Working with Southwark Council’s ‘Great Estates’ programme, our lighting installation – based on community research and engagement – explored an alternative approach to improving safety, reputation and sociability in social housing
Watch Bad Lighting is harming London’s housing estates, a film about the Brandon project, directed by James Rattee

In late 2020, Southwark Council’s Great Estates programme invited Configuring Light to carry social research, community engagement and lighting design to produce a pilot lighting installation. Great Estates aimed at smaller public realm interventions that would make a big difference to residents’ lives and use of their estates. Creative and socially informed lighting would be an ideal way to address the pressing concerns of the people of Brandon 3.

The central issues of Brandon 3 were very clear: this is an old estate with a long history. Many residents had lived there all their lives; some households were in their third generation of Brandon residence. At the same time, newer and younger owner occupiers were also moving in over recent years.

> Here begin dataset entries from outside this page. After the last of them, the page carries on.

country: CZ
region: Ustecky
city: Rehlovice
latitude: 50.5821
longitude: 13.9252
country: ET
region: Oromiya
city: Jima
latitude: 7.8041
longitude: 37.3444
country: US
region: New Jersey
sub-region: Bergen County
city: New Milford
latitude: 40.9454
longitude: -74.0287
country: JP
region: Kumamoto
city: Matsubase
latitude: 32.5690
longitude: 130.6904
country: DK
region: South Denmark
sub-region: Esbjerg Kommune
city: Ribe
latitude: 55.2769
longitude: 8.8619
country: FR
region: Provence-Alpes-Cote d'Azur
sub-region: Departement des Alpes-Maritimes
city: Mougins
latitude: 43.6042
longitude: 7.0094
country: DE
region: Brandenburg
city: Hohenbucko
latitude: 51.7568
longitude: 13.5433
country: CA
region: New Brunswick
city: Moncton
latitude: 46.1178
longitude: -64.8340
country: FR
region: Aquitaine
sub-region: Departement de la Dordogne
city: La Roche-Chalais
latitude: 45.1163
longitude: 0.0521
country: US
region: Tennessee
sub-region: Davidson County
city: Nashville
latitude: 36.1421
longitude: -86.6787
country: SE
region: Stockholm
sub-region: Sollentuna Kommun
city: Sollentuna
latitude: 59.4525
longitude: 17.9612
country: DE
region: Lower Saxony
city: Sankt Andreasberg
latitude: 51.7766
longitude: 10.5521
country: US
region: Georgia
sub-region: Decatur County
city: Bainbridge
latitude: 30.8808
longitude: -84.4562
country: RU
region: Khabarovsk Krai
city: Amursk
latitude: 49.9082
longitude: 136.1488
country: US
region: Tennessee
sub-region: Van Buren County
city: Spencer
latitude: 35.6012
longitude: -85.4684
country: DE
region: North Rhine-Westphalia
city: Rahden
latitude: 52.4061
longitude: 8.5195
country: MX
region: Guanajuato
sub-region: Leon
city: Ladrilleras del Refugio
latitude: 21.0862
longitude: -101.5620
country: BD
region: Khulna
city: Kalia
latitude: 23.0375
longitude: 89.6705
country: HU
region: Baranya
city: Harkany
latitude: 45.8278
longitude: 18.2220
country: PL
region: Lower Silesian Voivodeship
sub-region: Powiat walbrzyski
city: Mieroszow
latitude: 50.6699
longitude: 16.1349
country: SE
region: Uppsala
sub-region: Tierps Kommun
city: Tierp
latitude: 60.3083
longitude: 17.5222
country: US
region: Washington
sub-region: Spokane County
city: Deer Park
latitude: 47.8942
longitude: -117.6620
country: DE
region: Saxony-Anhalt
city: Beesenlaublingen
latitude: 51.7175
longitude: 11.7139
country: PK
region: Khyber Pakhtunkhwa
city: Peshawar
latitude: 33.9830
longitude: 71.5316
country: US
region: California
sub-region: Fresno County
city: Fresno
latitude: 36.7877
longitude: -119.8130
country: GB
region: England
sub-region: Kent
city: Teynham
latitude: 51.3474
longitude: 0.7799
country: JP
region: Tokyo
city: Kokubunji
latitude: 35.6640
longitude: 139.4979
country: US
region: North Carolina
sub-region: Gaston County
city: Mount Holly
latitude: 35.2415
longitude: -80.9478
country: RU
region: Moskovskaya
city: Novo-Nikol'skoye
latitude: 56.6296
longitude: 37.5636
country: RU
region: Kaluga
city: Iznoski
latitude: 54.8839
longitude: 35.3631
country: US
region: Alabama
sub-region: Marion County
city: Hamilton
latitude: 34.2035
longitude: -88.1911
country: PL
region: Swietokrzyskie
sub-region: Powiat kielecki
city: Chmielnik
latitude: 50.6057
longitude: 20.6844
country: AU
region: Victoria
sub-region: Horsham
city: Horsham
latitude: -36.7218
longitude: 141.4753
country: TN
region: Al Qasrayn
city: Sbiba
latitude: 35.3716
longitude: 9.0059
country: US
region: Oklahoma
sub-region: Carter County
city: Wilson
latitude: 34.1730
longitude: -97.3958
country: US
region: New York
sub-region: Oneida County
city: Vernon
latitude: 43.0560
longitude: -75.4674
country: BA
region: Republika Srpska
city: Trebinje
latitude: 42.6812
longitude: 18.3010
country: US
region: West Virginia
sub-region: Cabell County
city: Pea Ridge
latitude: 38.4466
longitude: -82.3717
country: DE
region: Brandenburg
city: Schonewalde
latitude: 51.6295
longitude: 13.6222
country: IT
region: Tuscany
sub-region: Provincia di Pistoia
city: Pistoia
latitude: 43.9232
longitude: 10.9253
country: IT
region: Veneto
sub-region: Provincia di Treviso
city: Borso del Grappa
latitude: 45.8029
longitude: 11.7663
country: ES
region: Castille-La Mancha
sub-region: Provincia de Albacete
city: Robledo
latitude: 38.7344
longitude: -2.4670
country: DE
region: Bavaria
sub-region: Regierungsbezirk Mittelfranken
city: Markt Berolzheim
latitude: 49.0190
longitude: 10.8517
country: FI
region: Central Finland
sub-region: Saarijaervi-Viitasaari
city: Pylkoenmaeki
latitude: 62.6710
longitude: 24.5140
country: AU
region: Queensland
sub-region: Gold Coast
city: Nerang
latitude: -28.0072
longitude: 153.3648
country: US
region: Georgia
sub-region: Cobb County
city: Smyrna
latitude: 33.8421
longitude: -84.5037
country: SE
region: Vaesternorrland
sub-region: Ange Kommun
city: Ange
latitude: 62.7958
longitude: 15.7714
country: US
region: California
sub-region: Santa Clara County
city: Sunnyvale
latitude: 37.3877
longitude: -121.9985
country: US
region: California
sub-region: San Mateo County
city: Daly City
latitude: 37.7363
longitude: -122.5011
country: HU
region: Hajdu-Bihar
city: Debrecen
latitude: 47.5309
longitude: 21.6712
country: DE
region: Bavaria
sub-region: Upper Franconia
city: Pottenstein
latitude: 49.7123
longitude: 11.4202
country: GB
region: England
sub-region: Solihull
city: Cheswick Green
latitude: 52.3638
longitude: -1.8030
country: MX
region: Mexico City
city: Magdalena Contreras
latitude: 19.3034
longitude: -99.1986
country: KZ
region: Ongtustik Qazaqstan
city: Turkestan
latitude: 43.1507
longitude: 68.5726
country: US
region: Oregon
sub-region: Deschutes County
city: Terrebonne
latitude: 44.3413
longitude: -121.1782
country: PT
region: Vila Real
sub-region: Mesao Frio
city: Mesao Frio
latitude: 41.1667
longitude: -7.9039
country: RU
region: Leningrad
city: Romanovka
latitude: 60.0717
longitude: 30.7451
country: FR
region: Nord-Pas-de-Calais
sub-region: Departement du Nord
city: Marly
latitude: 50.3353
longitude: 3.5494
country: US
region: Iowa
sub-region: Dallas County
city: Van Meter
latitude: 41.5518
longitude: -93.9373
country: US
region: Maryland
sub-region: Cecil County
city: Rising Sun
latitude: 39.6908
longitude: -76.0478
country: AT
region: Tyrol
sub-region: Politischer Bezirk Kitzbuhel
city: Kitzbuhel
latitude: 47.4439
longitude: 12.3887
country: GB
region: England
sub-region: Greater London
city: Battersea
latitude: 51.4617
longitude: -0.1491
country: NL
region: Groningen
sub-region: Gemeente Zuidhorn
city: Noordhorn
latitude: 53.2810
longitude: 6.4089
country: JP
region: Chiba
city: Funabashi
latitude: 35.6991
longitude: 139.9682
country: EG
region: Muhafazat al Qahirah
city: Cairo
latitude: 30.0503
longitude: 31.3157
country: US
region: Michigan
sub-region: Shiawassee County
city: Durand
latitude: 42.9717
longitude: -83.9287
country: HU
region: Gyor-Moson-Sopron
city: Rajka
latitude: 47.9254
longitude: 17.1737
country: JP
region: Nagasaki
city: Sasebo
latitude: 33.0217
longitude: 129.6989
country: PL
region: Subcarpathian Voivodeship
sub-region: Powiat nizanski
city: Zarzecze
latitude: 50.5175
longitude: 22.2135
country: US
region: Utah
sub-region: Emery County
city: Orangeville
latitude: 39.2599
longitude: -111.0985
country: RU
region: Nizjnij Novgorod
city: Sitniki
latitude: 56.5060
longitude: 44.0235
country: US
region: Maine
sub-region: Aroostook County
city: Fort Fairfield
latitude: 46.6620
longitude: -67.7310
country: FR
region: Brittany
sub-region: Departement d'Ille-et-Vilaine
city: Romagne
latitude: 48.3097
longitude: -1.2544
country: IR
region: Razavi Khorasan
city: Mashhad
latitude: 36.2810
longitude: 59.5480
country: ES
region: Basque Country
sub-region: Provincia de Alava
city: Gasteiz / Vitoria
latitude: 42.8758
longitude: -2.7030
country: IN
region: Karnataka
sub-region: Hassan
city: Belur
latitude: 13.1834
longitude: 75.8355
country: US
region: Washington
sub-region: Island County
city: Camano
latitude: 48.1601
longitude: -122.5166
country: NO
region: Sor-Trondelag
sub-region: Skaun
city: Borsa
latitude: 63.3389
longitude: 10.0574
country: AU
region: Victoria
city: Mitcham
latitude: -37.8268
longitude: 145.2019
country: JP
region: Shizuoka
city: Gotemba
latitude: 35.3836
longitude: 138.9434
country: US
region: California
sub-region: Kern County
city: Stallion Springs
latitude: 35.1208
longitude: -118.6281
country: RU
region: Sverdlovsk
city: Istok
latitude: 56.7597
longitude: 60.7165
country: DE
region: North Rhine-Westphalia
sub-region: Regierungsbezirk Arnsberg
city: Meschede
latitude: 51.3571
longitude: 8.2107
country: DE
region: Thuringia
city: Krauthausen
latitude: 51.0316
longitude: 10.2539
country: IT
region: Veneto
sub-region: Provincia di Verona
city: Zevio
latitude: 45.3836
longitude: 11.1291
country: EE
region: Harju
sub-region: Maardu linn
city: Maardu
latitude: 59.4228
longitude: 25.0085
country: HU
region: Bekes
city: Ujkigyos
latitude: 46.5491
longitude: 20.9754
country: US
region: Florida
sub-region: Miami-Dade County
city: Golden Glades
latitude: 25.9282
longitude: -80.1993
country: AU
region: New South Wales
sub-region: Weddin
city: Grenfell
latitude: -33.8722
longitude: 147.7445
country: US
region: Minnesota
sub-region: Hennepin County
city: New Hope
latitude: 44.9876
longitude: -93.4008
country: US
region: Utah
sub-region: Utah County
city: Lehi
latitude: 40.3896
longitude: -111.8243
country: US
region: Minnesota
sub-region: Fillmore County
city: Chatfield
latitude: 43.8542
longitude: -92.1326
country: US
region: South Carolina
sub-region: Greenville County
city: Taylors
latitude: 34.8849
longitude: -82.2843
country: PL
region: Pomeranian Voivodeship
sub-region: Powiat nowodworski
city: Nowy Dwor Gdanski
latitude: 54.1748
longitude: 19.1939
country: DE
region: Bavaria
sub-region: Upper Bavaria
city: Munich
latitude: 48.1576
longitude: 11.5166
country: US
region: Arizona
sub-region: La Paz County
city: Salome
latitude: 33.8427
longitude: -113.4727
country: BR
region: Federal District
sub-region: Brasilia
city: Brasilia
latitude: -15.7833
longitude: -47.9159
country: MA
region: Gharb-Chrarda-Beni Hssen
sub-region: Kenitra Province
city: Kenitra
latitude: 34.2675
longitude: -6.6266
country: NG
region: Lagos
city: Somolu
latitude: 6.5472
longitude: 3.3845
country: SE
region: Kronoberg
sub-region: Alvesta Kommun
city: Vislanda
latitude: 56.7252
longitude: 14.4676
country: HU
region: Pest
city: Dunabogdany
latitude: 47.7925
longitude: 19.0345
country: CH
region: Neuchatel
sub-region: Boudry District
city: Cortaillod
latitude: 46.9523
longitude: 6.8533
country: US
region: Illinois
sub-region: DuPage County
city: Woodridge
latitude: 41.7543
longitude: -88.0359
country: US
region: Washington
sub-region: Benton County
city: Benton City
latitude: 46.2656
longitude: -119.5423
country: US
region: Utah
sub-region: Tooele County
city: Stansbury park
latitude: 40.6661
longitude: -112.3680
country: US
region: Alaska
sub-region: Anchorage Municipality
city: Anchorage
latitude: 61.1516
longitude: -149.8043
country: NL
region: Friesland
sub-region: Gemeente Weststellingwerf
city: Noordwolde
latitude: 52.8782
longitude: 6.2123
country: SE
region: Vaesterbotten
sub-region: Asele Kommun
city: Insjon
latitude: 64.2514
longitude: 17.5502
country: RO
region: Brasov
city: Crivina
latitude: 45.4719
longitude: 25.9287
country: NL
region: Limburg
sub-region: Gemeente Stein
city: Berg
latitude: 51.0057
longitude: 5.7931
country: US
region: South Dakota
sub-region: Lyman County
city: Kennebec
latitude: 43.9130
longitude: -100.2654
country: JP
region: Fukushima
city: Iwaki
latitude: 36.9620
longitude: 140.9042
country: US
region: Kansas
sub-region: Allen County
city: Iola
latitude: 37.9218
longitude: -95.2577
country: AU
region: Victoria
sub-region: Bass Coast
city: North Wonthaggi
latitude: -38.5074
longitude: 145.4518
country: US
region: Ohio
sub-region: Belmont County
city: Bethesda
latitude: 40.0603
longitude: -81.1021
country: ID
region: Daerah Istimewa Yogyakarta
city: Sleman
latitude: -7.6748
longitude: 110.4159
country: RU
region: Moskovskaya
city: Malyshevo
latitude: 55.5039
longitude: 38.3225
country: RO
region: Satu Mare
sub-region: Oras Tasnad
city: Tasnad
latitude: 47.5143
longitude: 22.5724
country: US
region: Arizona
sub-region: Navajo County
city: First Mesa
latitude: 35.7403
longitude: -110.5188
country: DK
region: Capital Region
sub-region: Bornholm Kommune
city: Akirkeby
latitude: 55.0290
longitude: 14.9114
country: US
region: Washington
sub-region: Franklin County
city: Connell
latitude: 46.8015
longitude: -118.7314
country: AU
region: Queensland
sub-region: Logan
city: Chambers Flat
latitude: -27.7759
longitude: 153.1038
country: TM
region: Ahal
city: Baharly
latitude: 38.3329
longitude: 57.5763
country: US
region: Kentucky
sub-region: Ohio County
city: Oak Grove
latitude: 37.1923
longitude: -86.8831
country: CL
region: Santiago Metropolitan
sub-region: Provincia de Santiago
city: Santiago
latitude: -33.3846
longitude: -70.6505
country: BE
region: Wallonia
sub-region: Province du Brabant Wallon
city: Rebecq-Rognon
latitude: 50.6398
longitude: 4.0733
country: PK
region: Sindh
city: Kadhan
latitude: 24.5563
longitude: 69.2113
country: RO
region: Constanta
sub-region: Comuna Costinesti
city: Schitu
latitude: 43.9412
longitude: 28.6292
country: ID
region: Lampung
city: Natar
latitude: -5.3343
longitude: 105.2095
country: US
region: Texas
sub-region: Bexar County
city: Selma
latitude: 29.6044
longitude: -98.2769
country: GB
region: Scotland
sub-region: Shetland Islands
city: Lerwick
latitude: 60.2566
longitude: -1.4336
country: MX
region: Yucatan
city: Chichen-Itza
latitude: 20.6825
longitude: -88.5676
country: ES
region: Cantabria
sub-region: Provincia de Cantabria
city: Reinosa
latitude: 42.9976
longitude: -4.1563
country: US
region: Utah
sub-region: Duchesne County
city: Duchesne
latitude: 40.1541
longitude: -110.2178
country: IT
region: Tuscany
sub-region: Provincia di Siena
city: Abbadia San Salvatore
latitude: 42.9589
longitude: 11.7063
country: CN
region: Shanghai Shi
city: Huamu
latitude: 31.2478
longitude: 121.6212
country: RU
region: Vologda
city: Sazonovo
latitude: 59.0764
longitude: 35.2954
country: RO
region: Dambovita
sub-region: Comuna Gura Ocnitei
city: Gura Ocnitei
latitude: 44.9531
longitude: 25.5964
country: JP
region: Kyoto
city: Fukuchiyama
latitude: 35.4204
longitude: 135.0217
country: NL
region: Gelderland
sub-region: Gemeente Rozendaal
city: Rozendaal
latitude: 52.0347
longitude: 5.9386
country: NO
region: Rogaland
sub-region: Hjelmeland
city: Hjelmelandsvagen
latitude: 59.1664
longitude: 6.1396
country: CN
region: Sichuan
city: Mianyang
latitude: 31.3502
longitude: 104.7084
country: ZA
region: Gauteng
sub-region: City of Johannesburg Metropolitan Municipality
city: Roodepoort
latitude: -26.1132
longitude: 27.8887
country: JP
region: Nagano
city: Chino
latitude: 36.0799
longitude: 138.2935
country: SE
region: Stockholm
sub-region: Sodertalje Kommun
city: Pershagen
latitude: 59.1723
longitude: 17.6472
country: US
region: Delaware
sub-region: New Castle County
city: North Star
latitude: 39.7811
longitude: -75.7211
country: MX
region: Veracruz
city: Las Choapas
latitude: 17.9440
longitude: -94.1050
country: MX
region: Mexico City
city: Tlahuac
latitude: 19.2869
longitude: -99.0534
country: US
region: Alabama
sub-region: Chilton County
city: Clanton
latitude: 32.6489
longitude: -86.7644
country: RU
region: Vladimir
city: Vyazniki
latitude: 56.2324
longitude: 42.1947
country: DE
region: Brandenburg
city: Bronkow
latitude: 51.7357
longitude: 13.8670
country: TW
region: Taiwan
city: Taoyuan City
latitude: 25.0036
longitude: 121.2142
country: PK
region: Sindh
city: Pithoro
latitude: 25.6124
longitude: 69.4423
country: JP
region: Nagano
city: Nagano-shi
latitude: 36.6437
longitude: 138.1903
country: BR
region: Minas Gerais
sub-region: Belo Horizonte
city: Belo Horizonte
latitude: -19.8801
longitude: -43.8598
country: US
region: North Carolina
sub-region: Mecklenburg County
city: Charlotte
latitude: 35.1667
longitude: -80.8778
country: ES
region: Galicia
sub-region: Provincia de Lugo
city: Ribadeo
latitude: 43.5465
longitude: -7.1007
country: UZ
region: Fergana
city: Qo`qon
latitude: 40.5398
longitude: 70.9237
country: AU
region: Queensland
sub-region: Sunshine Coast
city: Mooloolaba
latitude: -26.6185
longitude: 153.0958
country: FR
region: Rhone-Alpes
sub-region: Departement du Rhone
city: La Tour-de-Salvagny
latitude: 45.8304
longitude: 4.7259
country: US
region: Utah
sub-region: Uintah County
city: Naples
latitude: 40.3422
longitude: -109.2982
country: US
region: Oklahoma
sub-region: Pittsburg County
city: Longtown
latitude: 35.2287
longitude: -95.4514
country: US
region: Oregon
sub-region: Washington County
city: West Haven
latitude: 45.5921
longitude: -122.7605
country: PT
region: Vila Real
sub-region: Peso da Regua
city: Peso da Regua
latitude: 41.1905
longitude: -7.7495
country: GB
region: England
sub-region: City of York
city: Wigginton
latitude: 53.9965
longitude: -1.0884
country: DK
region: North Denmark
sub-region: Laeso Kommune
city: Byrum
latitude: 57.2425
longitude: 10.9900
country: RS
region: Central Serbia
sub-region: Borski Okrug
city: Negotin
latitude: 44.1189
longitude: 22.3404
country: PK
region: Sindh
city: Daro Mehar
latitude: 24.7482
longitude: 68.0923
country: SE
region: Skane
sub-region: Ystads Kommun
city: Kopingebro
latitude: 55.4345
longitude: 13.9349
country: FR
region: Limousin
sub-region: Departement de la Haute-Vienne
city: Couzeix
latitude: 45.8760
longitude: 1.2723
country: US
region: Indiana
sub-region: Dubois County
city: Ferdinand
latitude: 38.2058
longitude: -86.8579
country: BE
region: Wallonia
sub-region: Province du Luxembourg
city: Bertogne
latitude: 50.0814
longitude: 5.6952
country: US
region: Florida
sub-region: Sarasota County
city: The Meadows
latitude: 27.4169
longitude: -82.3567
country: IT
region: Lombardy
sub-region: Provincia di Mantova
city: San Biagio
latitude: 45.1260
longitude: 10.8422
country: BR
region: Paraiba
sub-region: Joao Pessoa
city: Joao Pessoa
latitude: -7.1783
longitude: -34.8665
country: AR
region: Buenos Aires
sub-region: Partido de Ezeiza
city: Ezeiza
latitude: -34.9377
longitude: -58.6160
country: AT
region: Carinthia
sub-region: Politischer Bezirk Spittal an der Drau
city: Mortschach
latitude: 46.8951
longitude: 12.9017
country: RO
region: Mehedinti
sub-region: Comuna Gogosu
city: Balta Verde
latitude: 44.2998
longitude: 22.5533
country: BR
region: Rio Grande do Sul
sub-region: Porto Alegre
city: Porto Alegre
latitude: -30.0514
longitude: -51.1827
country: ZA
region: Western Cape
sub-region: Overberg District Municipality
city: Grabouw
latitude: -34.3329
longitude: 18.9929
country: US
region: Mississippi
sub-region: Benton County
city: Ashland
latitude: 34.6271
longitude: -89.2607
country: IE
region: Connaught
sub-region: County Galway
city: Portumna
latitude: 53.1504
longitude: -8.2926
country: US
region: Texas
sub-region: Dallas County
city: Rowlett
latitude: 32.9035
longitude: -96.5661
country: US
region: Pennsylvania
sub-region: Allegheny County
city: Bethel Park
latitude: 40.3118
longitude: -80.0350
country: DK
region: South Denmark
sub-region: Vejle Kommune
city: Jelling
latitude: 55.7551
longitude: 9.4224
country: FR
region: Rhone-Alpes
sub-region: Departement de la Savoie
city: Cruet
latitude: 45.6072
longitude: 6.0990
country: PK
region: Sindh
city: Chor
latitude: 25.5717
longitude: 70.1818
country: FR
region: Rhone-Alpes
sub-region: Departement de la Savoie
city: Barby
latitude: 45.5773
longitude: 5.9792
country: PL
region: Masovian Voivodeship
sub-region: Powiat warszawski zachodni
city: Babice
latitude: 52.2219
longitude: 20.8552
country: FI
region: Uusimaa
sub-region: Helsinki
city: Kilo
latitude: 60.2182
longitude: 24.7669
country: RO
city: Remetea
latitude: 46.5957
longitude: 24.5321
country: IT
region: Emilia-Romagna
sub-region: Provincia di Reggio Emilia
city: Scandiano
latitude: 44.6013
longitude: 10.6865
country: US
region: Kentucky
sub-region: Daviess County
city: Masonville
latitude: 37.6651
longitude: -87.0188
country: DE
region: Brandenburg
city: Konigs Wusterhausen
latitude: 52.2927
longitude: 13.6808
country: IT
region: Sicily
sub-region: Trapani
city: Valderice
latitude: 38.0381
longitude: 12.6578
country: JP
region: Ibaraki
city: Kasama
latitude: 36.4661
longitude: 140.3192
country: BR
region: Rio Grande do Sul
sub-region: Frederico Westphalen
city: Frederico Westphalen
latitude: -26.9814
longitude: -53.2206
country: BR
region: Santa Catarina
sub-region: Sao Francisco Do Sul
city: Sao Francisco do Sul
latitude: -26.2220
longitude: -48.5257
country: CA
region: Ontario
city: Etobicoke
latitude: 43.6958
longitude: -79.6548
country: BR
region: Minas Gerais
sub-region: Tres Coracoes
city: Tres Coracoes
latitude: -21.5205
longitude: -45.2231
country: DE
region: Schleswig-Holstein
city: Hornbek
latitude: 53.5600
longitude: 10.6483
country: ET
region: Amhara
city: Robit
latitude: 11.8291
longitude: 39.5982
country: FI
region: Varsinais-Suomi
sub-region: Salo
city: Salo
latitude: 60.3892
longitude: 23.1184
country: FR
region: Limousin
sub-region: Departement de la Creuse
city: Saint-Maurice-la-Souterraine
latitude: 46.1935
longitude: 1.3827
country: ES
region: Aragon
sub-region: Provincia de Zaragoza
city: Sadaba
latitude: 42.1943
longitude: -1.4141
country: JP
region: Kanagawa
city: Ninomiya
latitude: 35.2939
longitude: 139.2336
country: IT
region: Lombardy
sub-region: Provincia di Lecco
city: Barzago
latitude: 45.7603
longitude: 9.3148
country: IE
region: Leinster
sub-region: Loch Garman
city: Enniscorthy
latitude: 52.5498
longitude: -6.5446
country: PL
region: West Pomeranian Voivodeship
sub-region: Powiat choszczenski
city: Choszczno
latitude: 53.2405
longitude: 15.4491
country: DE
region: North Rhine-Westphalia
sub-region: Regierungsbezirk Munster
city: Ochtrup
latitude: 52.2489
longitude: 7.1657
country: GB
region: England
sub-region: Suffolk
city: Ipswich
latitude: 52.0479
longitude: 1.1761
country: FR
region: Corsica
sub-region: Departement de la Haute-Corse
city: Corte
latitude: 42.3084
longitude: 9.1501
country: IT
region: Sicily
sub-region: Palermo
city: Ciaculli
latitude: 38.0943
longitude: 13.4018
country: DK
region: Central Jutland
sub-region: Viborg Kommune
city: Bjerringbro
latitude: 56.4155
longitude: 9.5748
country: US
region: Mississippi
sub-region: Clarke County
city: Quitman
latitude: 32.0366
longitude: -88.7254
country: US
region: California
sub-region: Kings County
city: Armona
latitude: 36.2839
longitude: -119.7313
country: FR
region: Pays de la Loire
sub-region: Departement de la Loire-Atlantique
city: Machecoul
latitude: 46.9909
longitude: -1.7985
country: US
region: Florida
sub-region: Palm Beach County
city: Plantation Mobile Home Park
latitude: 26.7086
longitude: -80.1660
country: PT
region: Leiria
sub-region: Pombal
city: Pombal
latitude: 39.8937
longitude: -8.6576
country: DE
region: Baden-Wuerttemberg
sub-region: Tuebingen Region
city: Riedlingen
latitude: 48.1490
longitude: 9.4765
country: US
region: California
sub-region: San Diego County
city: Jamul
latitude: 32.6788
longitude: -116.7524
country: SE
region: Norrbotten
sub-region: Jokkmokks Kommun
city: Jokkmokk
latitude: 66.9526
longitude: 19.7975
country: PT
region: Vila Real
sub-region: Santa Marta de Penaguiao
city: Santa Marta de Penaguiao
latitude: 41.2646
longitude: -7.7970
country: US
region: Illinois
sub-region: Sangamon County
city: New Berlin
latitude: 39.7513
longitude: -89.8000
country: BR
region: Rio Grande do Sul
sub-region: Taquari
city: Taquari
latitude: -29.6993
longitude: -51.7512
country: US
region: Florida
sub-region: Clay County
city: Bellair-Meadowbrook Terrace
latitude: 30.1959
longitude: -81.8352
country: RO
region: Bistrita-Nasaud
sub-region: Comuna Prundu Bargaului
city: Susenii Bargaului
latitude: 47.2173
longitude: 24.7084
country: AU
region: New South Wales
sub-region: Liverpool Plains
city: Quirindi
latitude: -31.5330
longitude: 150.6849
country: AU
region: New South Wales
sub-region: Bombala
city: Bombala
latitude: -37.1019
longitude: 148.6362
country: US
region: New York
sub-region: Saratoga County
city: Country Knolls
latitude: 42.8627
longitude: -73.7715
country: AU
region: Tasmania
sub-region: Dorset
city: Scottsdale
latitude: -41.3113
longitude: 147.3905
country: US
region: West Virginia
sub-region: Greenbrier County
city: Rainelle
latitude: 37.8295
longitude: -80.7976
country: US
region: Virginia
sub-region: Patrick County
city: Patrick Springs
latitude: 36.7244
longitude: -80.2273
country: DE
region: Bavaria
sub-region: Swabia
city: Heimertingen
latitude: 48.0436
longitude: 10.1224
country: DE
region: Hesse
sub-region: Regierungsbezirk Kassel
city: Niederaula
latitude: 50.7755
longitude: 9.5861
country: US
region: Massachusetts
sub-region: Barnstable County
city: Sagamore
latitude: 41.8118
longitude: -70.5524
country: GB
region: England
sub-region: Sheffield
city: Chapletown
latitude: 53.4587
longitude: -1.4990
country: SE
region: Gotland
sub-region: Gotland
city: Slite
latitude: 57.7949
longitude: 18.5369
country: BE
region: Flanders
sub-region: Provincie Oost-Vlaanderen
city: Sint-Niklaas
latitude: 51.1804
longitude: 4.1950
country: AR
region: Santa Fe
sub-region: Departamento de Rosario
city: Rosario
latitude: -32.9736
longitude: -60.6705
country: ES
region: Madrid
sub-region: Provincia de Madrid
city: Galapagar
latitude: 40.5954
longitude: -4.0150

Collectively, all residents had a strong sense of commitment to the estate, and valued it as a convivial and supportive community with a great past and great potential. At the same time, there had been serious, gang-related incidents, some fatal in recent years. The typical response – bright security lights, CCTV and barriers to keep out cars and scooters – was welcome as a sign of council responsiveness but definitely not welcome as an image for their estate. People did not want a securitised public realm but were not presented with any alternatives.

Design focused on a strategic public square that was currently dark and inhospitable yet essential for most journeys through Brandon. The lighting design aimed to provide the essentials for a feeling of safety and for sociability in public space, but without emphasising surveillance and the threat of crime.

The relatively simple and inexpensive installation actually reduce light levels by over 50% and yet people felt that the space was brighter, safer and more sociable. The key was warm festoon lighting that gave uniformity coverage of the square and mapped it out as a space for people to linger. At the same time, over-bright security lighting was turned off in favour of carefully directed lights, hidden in the trees, that clearly demarcated pedestrian paths.

The design was immediately popular and rapidly adopted by Southwark as permanent. Moreover, the lighting created a space that was shared by both older and newer residents. We feel it was a successful demonstration that lighting can best contribute to safety and feelings of safety by respecting and supporting the values that people see in their space.